Under the DDPA 2018, the following restrictions apply as it relates to the categories of personal data which can be processed by credit rating agencies in relation to credit rating:
- Only data categories necessary for credit rating and evaluation of an individual’s financial standing can be processed;
- Credit rating agencies cannot process special categories of personal data or information about criminal convictions or offenses;
- Personal data that is more than five years old which may indicate that credit should not be granted and must not be processed unless it is assessed that the information is of crucial importance to the credit rating of the individual; and
- Information about financial standing or the credit rating of individuals can only be communicated to third parties in writing, unless the data is aggregated and the information of the receiver’s name and address is stored by the credit rating agency for at least six months.
What are the rights of Danish citizens under the DDPA 2018?
Under the DDPA 2018, the rights of Danish citizens are the same as those that are provided to other citizens of EU member states under the EU’s GDPR law. These rights include:
- The right to be informed.
- The right to access.
- The right to rectification.
- The right to erasure.
- The right to object or opt-out.
- The right to data portability.
- The right not to be subject to automated decision-making.
- The right to restriction of processing, under certain circumstances.
In terms of the enforcement of the law, the DDPA is enforced by the Danish data protection authority or the Datatilsynet for short. However, Datatilsynet does not have the authority to directly impose fines against violators of the law, and can instead only issue fine notices. Moreover, these fine notices can only be issued after certain violations of the EU’s GDPR law have been established. With all of this being said, data controllers and processors who violate the DDPA 2018 are subject to a monetary penalty ranging from 2% of a company’s global turnover; or €10,000,000.00 ($11,291,250), whichever is higher, and 4% of a company’s global turnover, or €20,000,000.00 ($22,583,400), whichever is higher, as well as further punishments that can be imposed by Datatilsynet.

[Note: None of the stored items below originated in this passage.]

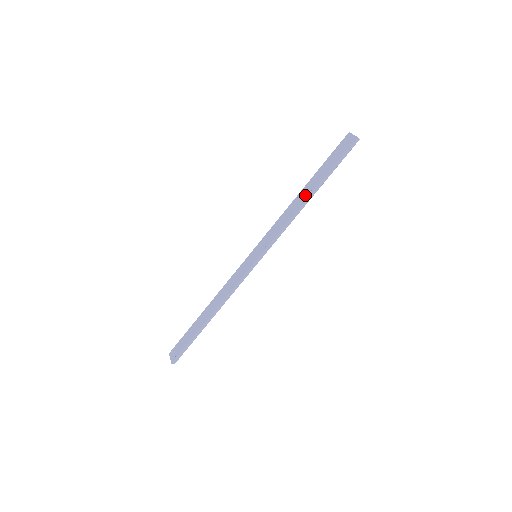
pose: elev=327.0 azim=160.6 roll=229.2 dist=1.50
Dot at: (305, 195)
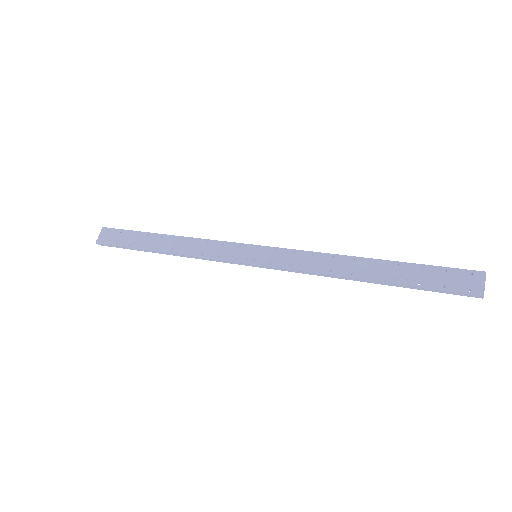
Dot at: (363, 271)
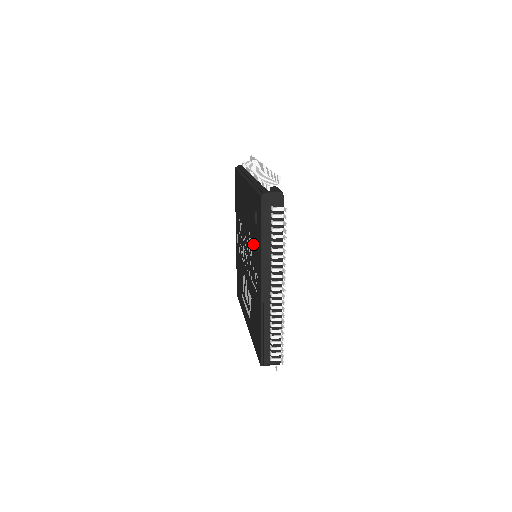
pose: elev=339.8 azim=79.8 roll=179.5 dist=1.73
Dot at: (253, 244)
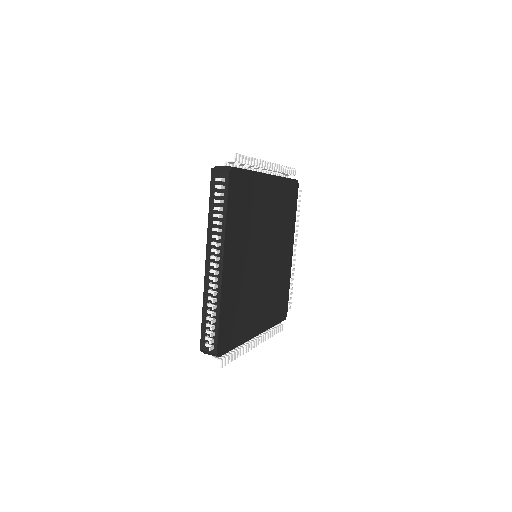
Dot at: occluded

The 2018 Danish Data Protection Act or the DDPA 2018 for short is one of many European data privacy laws that was passed or amended in 2018, including the Dutch GDPR Implementation Act San Marino Law no. 171 of 21 December 2018. More specifically, as a member of the European Union, the DDPA 2018 effectively guaranteed the data privacy rights of Danish citizens, by ensuring that all provisions of the EU’s GDPR law were also implemented into Danish law. As such, the European Union continues to lead the international charge for ensuring data protection standards for citizens around the world.